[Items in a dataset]
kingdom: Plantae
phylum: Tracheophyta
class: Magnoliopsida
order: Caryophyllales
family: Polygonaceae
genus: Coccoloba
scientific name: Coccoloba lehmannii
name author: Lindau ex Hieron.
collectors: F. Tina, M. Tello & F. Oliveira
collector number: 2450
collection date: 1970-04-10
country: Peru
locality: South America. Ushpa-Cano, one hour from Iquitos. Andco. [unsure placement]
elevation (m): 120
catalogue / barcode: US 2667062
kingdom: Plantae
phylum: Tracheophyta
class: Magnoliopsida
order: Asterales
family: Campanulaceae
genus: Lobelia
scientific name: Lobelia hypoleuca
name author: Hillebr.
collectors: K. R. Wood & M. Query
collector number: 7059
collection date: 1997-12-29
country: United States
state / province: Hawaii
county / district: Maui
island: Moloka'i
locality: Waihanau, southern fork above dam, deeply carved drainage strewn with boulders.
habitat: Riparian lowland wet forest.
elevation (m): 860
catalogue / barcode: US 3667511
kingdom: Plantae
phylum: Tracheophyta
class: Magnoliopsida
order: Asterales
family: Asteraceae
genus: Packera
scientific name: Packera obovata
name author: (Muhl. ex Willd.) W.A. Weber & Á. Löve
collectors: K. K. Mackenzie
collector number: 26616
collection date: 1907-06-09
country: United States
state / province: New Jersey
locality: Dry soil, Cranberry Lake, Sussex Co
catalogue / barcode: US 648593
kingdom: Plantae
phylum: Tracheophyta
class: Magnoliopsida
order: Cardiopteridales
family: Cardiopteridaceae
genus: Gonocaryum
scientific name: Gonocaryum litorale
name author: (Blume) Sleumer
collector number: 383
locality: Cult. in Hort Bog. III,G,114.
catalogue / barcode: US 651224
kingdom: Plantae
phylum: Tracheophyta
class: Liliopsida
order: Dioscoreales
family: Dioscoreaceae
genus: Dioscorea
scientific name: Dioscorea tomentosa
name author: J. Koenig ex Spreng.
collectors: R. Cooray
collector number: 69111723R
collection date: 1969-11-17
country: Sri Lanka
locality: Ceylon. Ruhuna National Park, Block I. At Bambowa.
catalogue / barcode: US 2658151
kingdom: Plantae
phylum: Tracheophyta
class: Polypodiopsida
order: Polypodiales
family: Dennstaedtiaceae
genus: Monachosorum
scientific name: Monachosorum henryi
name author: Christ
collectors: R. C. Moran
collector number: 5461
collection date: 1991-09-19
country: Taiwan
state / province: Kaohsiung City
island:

What you are asked to do: Please return the lines of the material word for word, starting at the beginning of the material and ending at the line that contains "locality: South America.". Include both ends.

Result of the exercise:
kingdom: Plantae
phylum: Tracheophyta
class: Magnoliopsida
order: Caryophyllales
family: Polygonaceae
genus: Coccoloba
scientific name: Coccoloba lehmannii
name author: Lindau ex Hieron.
collectors: F. Tina, M. Tello & F. Oliveira
collector number: 2450
collection date: 1970-04-10
country: Peru
locality: South America. Ushpa-Cano, one hour from Iquitos. Andco. [unsure placement]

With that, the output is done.